There was an interaction between the effect of travel on the d-dimer response immediately after the marathon and t-PA measured at the same point (p <0.05) such that t-PA was directly associated with d-dimer in the controls (r = 0.24; p <0.05) but not in the travelers (r = 0.03; p = 0.42; Figure 2 ) .

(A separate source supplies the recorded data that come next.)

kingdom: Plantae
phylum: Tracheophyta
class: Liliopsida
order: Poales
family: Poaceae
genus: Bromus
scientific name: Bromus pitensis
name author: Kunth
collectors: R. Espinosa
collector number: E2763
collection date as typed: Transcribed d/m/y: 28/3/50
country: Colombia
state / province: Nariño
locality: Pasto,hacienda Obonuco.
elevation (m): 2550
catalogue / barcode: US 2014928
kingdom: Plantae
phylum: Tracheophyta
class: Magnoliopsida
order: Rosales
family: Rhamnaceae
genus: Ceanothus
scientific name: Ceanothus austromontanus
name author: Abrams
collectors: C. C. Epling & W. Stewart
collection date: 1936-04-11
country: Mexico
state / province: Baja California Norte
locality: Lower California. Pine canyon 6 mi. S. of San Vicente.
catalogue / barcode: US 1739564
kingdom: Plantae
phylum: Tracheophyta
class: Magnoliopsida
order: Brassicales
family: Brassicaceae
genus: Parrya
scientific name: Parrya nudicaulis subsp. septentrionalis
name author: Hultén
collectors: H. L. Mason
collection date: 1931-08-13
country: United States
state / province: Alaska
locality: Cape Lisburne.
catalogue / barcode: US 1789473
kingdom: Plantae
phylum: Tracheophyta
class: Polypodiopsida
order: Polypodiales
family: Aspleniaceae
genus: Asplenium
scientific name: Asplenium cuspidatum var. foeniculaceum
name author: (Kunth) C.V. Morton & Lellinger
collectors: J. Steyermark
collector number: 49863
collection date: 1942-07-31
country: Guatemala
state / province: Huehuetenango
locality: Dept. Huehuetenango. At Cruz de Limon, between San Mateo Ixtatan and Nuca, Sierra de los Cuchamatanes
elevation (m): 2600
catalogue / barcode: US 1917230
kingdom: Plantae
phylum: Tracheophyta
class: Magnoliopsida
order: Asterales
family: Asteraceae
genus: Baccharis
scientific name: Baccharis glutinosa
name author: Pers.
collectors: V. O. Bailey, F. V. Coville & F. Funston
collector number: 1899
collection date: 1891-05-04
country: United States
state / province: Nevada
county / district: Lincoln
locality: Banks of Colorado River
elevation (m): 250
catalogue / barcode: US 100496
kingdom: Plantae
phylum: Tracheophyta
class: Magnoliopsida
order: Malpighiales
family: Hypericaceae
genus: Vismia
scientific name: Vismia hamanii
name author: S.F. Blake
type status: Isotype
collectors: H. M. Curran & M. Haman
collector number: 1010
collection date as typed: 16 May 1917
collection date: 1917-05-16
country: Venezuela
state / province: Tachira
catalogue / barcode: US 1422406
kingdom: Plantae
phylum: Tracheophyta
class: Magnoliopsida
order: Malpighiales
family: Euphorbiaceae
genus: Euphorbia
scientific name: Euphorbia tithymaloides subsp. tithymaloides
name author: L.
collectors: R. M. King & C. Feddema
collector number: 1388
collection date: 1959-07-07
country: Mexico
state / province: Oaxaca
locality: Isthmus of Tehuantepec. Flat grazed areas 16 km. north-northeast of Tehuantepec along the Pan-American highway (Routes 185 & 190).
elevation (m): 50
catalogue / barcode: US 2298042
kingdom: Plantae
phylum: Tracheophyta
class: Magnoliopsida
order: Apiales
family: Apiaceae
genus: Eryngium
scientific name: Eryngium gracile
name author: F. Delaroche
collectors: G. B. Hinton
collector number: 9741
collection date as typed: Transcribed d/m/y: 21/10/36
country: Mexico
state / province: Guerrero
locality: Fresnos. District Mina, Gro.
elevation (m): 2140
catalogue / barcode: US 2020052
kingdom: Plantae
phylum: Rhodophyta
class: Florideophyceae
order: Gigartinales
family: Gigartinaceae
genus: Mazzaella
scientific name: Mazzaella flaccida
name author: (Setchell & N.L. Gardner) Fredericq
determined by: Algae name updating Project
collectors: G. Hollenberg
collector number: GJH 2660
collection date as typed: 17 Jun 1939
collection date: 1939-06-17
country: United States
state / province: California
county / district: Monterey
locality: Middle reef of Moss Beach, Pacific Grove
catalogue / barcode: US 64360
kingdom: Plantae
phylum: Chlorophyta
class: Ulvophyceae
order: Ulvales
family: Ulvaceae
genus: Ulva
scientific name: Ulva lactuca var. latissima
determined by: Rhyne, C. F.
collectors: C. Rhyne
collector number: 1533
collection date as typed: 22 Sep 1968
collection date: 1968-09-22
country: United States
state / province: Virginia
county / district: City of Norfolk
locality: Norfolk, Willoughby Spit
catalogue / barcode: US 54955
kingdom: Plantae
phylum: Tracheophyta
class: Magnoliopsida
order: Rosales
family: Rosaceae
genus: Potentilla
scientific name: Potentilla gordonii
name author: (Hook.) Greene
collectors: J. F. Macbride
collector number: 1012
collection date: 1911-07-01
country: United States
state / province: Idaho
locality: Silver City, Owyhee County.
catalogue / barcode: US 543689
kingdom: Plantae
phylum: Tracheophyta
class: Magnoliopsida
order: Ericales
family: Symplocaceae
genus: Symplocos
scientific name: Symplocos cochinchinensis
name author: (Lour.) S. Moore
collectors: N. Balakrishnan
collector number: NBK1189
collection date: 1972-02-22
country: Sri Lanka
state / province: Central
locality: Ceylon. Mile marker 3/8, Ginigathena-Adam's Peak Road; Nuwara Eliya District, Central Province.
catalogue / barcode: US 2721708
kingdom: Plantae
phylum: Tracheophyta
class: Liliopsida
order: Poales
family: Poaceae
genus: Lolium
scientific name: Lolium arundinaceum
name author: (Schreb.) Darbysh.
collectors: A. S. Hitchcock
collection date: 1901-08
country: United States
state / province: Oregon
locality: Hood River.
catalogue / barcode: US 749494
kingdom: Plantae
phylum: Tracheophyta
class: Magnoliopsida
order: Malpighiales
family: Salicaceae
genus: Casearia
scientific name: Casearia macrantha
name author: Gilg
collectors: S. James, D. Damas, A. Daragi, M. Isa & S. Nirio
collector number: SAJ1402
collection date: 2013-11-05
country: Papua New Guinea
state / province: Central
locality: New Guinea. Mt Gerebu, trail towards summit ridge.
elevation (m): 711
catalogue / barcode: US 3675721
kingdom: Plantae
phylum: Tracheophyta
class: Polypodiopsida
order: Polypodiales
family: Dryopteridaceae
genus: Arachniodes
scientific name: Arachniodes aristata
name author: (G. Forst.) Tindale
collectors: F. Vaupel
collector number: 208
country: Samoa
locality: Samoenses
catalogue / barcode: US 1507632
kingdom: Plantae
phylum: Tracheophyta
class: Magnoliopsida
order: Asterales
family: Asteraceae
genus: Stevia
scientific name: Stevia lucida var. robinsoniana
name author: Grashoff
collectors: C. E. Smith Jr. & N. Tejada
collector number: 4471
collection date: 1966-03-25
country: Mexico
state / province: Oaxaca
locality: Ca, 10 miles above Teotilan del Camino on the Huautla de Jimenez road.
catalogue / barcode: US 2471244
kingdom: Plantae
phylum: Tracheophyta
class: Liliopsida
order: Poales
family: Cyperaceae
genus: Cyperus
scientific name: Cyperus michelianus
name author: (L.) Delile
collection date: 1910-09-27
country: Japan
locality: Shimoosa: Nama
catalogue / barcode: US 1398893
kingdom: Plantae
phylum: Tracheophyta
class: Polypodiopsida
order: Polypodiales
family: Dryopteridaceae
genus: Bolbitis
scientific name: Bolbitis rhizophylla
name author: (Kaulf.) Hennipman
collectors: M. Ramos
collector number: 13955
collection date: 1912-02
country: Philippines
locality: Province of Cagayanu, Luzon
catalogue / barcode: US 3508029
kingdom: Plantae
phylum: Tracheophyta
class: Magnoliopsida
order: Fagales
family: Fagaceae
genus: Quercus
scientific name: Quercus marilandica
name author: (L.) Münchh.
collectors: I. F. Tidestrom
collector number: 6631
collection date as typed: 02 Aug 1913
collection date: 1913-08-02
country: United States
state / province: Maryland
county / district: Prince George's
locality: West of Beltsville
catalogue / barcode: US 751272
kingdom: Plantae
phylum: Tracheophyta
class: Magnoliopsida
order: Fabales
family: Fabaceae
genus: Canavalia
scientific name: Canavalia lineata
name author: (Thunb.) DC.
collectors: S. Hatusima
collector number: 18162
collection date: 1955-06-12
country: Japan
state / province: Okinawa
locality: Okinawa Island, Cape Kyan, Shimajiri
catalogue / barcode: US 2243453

Soluble p-selectin increased with exercise and remained elevated the day after the marathon (p <0.01; Figure 3 ) . There was no effect of travel on the p-selectin response to exercise (p = 0.09), but age was a significant covariate in the model (p = 0.01) such that older subjects exhibited greater p-selectin values both before (r = 0.14; p = 0.02) and immediately after the marathon (r = 0.16, p = 0.01; Figure 4 ) . Moreover, 12 runners at immediately after the marathon and 10 runners at the measurements the day after the marathon exhibited p-selectin values >45.5 ng/mL, a level thought to increase the risk of a future cardiovascular event by 28%. There were no gender main effects or interactions associated with exercise-induced increases in p-selectin (all p >0.28).